1. A video presentation with voice-over of the MSPowerPoint slides for the ICS for Field-Level Transportation Supervisors and Staff training course (Format: ISO of an MP4 file)

2. An Instructor Guide and Student Course Evaluation (Customizable; Format: ZIP file of Microsoft Word, Microsoft PowerPoint, PDF files).

3. An Instructor Guide and Student Evaluation (Customizable; Format: ZIP file of Microsoft Word and Microsoft PowerPoint files)

4. Discussion-Based Training Scenarios, which contain an instructor's guide and student evaluation (Customizable; Format: ZIP file of Microsoft Word files)

5. ICS Quick Start Cards (Customizable; Format: Microsoft Word)

6. A Supervisor’s Folder, which includes a materials list and construction information (Format: Microsoft Word).

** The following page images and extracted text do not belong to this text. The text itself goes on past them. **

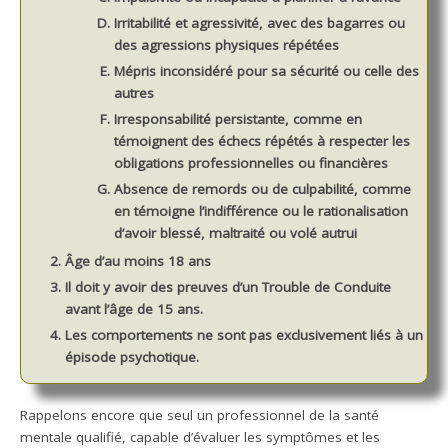
Irritabilité et agressivité, avec des bagarres ou
des agressions physiques répétées
Mépris inconsidéré pour sa sécurité ou celle des
autres
Irresponsabilité persistante, comme en
témoignent des échecs répétés à respecter les
obligations professionnelles ou financières
Absence de remords ou de culpabilité, comme
en témoigne l’indifférence ou le rationalisation
d’avoir blessé, maltraité ou volé autrui
Âge d’au moins 18 ans
Il doit y avoir des preuves d’un Trouble de Conduite
avant l’âge de 15 ans.
Les comportements ne sont pas exclusivement liés à un
épisode psychotique.
Rappelons encore que seul un professionnel de la santé
mentale qualifié, capable d’évaluer les symptômes et les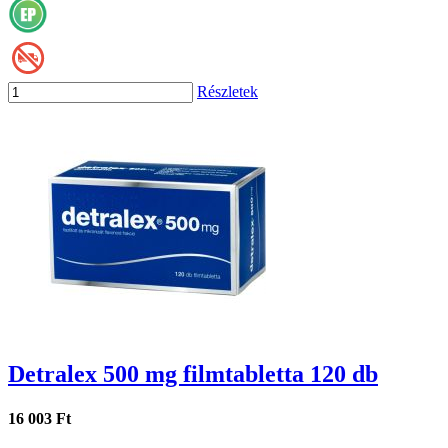
Részletek
Detralex 500 mg filmtabletta 120 db
16 003 Ft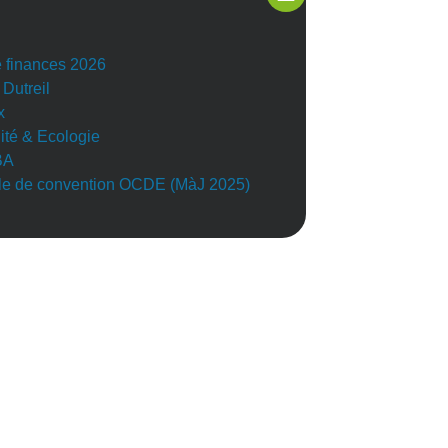
e finances 2026
 Dutreil
x
lité & Ecologie
BA
e de convention OCDE (MàJ 2025)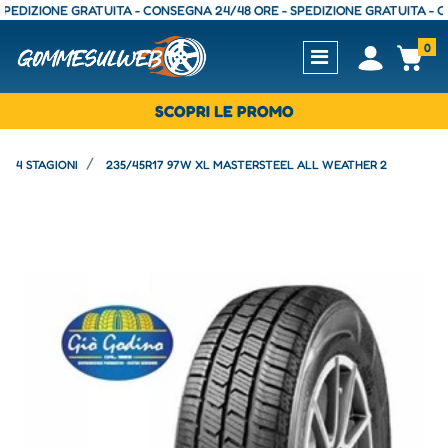
IZIONE GRATUITA - CONSEGNA 24/48 ORE - SPEDIZIONE GRATUITA - CONSE
0
Open
Op
SCOPRI LE PROMO
4 STAGIONI
235/45R17 97W XL MASTERSTEEL ALL WEATHER 2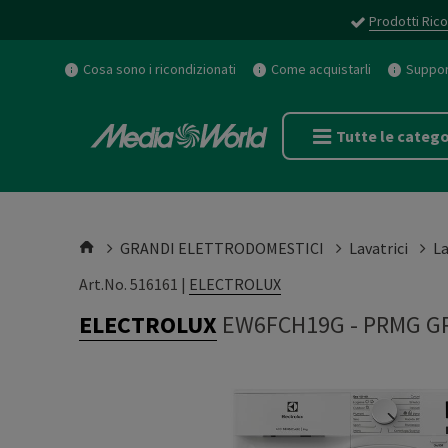
Prodotti Rico
Cosa sono i ricondizionati
Come acquistarli
Support
Tutte le catego
GRANDI ELETTRODOMESTICI
Lavatrici
La
Art.No. 516161 |
ELECTROLUX
ELECTROLUX
EW6FCH19G
-
PRMG GR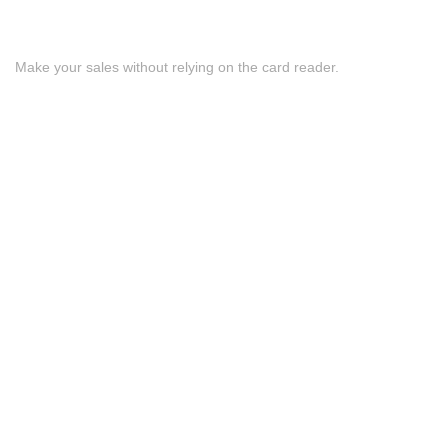
Download our App
Make your sales without relying on the card reader.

The course material provided in this project assumes that instructors have completed classes on delivering training to adults, have certificates in at least ICS 100, 200 and 300, and have some experience with ICS, at the field level or in an Emergency Operations Center (EOC). It is also assumed that instructors may have had experience working with a transportation agency in emergency planning or training, or as a field supervisor, and to have also completed ICS 400 and E/L449 ICS “Incident Command System Curricula TTT” courses.

Disclaimer: This software is offered as is, without warranty or promise of support of any kind either expressed or implied. Under no circumstance will the National Academy of Sciences, Engineering, and Medicine or the Transportation Research Board (collectively "TRB") be liable for any loss or damage caused by the installation or operation of this product. TRB makes no representation or warranty of any kind, expressed or implied, in fact or in law, including without limitation, the warranty of merchantability or the warranty of fitness for a particular purpose, and shall not in any case be liable for any consequential or special damages.